- _Directions_
Your task is to copy each line of the records that includes the string "about".

(Given data)

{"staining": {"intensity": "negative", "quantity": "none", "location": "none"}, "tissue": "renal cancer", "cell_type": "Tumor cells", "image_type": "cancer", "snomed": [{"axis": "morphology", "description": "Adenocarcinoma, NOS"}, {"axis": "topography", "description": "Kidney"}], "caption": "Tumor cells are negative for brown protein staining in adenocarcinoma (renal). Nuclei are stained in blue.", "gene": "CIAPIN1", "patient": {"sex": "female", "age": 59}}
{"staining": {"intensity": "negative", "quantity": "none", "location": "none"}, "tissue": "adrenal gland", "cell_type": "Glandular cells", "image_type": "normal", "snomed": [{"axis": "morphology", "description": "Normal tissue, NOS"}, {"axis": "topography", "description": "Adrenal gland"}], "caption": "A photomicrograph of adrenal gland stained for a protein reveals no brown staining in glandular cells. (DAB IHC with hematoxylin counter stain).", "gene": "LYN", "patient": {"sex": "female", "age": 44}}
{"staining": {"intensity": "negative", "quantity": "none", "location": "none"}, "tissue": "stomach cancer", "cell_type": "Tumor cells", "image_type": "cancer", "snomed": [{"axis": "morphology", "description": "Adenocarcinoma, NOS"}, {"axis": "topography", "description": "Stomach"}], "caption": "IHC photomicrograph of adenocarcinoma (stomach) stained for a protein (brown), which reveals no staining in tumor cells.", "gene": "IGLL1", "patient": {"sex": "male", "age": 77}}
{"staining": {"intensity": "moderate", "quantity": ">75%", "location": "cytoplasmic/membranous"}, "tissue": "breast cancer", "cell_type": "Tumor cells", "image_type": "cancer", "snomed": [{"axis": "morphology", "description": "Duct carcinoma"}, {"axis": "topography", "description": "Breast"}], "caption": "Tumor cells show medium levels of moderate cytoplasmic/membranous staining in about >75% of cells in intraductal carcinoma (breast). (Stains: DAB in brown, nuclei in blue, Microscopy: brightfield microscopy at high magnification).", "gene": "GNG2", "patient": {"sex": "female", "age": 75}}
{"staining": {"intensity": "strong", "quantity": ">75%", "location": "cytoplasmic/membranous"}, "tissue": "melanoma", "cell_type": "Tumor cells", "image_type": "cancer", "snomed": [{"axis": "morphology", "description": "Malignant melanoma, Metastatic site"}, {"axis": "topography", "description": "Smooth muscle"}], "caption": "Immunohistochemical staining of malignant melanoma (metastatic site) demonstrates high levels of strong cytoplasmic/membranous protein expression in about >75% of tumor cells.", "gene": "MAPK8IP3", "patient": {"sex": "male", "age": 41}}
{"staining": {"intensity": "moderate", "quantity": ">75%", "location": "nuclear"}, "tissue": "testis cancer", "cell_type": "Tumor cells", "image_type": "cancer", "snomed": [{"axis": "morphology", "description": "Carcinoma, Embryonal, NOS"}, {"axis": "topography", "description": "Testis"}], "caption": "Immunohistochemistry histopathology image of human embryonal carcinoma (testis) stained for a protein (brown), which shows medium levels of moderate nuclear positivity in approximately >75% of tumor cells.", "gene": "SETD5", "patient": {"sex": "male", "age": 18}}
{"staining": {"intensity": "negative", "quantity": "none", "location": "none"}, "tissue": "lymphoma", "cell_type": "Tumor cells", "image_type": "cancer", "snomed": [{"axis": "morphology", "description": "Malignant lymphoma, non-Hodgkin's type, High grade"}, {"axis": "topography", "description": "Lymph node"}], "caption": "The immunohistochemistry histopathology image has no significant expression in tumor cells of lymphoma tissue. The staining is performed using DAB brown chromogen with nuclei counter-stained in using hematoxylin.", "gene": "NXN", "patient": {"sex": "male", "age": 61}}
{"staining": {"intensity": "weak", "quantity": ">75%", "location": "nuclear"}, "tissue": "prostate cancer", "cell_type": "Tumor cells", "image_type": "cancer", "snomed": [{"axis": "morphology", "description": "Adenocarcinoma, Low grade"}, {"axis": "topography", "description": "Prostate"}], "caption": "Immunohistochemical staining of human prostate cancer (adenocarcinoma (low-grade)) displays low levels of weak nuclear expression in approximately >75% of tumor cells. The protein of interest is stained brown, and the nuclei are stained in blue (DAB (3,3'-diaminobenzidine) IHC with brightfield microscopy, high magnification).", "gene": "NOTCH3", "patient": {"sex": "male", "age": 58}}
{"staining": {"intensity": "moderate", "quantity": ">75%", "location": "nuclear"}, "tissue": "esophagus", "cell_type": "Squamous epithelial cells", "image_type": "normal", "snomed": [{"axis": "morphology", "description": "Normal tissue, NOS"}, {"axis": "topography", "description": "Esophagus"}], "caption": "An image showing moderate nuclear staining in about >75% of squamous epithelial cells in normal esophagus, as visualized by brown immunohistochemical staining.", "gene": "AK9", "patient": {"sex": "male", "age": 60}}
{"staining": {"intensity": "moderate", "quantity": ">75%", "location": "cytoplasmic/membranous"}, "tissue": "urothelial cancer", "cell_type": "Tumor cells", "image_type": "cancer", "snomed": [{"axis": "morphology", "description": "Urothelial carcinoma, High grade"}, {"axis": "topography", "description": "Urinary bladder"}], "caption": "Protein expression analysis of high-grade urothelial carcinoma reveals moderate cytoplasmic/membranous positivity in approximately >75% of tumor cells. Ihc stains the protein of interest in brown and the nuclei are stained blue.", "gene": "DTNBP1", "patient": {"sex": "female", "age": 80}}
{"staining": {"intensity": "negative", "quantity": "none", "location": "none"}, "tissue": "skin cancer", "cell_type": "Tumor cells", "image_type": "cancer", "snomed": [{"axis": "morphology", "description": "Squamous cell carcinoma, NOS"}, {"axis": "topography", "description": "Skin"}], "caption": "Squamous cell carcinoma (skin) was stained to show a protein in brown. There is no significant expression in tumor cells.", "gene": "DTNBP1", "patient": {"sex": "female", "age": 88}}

(End Given data)

- _Exercise result_
{"staining": {"intensity": "moderate", "quantity": ">75%", "location": "cytoplasmic/membranous"}, "tissue": "breast cancer", "cell_type": "Tumor cells", "image_type": "cancer", "snomed": [{"axis": "morphology", "description": "Duct carcinoma"}, {"axis": "topography", "description": "Breast"}], "caption": "Tumor cells show medium levels of moderate cytoplasmic/membranous staining in about >75% of cells in intraductal carcinoma (breast). (Stains: DAB in brown, nuclei in blue, Microscopy: brightfield microscopy at high magnification).", "gene": "GNG2", "patient": {"sex": "female", "age": 75}}
{"staining": {"intensity": "strong", "quantity": ">75%", "location": "cytoplasmic/membranous"}, "tissue": "melanoma", "cell_type": "Tumor cells", "image_type": "cancer", "snomed": [{"axis": "morphology", "description": "Malignant melanoma, Metastatic site"}, {"axis": "topography", "description": "Smooth muscle"}], "caption": "Immunohistochemical staining of malignant melanoma (metastatic site) demonstrates high levels of strong cytoplasmic/membranous protein expression in about >75% of tumor cells.", "gene": "MAPK8IP3", "patient": {"sex": "male", "age": 41}}
{"staining": {"intensity": "moderate", "quantity": ">75%", "location": "nuclear"}, "tissue": "esophagus", "cell_type": "Squamous epithelial cells", "image_type": "normal", "snomed": [{"axis": "morphology", "description": "Normal tissue, NOS"}, {"axis": "topography", "description": "Esophagus"}], "caption": "An image showing moderate nuclear staining in about >75% of squamous epithelial cells in normal esophagus, as visualized by brown immunohistochemical staining.", "gene": "AK9", "patient": {"sex": "male", "age": 60}}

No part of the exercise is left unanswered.